**Available records**
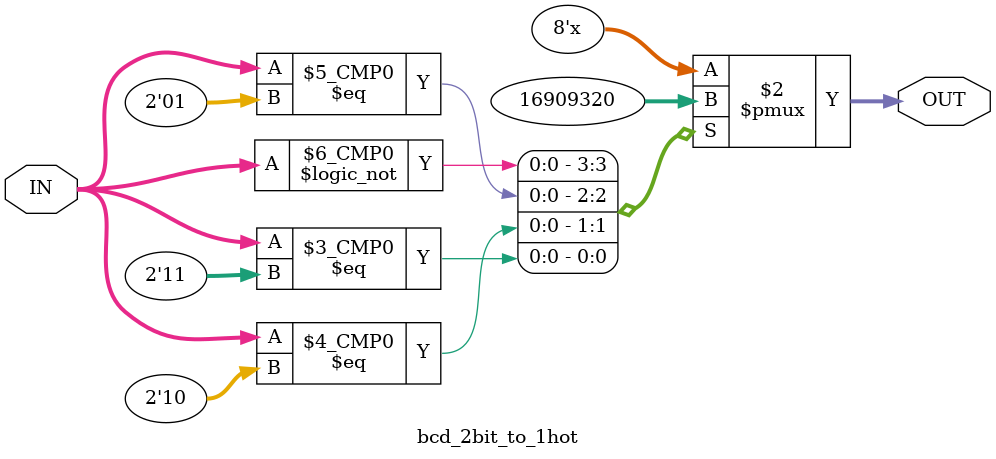
<source format=sv>
`timescale 1ns / 1ps


module bcd_2bit_to_1hot(
    input [1:0] IN,
    output reg [7:0] OUT
    );
        
    always @(*) begin
        case (IN)
            4'b00 : OUT = 8'b00000001; // 0
            4'b01 : OUT = 8'b00000010; // 1
            4'b10 : OUT = 8'b00000100; // 2
            4'b11 : OUT = 8'b00001000; // 3
        endcase
    end
endmodule

</source>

**Aim of the task**
Reproduce exactly the line that holds "4'b01 : OUT = 8'b00000010; // 1", then every line after it, ending with the final line of the records above.

**Solution below**
            4'b01 : OUT = 8'b00000010; // 1
            4'b10 : OUT = 8'b00000100; // 2
            4'b11 : OUT = 8'b00001000; // 3
        endcase
    end
endmodule

</source>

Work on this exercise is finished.